While we acknowledge the risk of delay in RBI rate cuts, the 4-2 split vote in the June meeting points towards eventual pivot to rate cuts, the report says
While we acknowledge the risk of delay in RBI rate cuts, the 4-2 split vote in the June meeting points towards eventual pivot to rate cuts, the report says | Photo Credit: STEFAN WERMUTH

Mumbai

While India’s GDP growth is expected to modestly slowdown in the remaining three quarters of 2024, potential Government focus on welfare measures could help boost the rural demand and support private consumption, according to a HSBC Global Private Banking (HSBC GPB) report.

“We also expect a pick-up in private capex and FDI, with the election uncertainty behind us,” HSBC GPB said, adding India’s economic momentum remains robust.

In the first quarter ended March 2024, India’s GDP growth exceeded consensus estimates yet again, clocking in a 7.8 per cent year-on-year GDP growth, it added.

Overweight on equities

“We maintain a mild overweight on Indian equities over the next 6-12 months as long-term fundamentals still paint a supportive backdrop,” per the report.

Indian equities benefit from strong domestic investor base – both institutional and retail, light positioning from foreign investors and strong GDP growth trajectory which is expected to translate to corporate earnings growth.

The above-mentioned factors should offset the concerns of elevated valuation, HSBC GPB said.

“We continue to favour large-cap equities over small and mid-cap equities, owing to their more defensive characteristics and cheaper valuation.

“From a sector perspective, we favour Indian banks, consumer discretionary and industrials which benefit from the booming digital economy, consumer spending and government spending push towards infrastructure and manufacturing,” said James Cheo, CIO for South East Asia and India at HSBC GPB and Wealth, adding he is bullish on Indian local currency bonds.

On rate cut

“While we acknowledge the risk of delay in RBI rate cuts, the 4-2 split vote in the June meeting points towards eventual pivot to rate cuts, which should lead to capital appreciation (and decline in yields),” the report said.

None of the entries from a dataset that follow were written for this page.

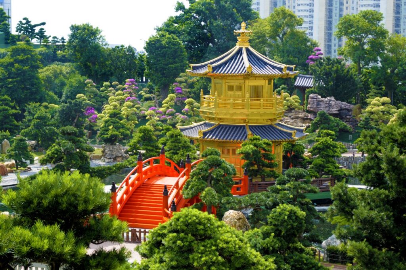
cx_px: 203
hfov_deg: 28.1
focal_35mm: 72
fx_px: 811
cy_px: 135
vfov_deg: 18.9
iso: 200
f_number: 6.3
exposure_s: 1/400
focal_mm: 48
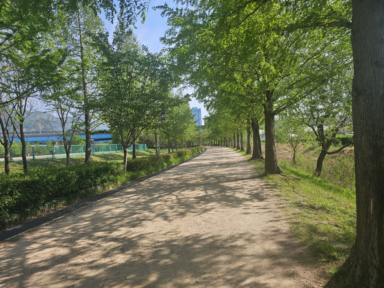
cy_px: 144
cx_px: 192
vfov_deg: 58.9
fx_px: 255
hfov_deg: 73.9
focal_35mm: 23
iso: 10
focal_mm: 6.3
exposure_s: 1/535
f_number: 1.7
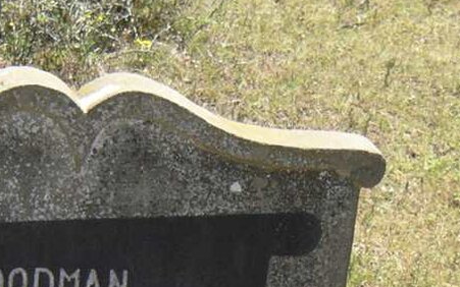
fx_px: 3360
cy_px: 417
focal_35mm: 268
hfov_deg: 7.8
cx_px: 131
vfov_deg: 4.9
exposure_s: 1/320
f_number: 3.8
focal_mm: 14.7
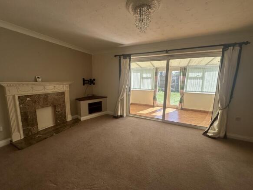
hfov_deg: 102.1
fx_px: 102
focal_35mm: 14
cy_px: 95
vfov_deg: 85.7
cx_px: 126
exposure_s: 1/244
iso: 40
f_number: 2.2
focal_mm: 2.22
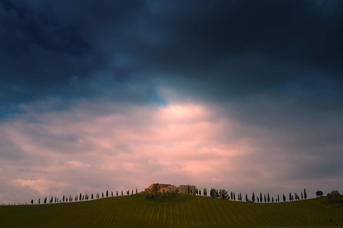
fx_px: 400
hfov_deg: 46.4
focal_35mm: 42
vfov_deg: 31.8
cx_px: 172
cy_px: 114
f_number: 11
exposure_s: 1/320
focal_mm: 28
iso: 200
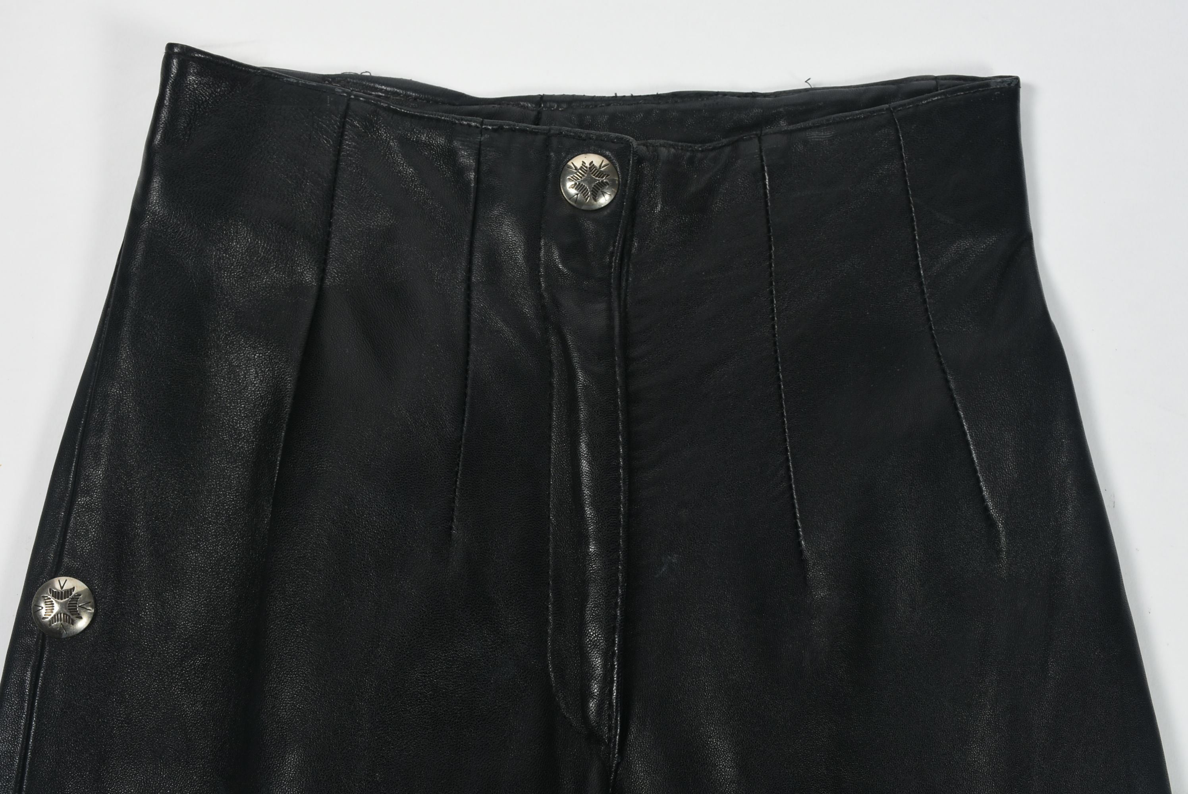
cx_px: 594
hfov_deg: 35.0
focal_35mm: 57
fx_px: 1882
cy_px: 397
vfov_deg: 23.8
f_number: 10
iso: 200
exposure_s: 1/125
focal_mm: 38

The supportive demand-supply dynamics should allow markets to absorb any increase in supply to fund welfare scheme.

HSBC GPB noted that the recent rating action by S&P, upgrading the outlook for Indian sovereign ratings to “positive” points towards chances of a rating upgrade.

“We remain sanguine on INR (Indian Rupee). INR remains one of the best performing currencies in Asia, aided by RBI’s proactive stance to use its sizeable forex reserves to manage currency volatility and the structural inflows into Indian bonds,” the report said.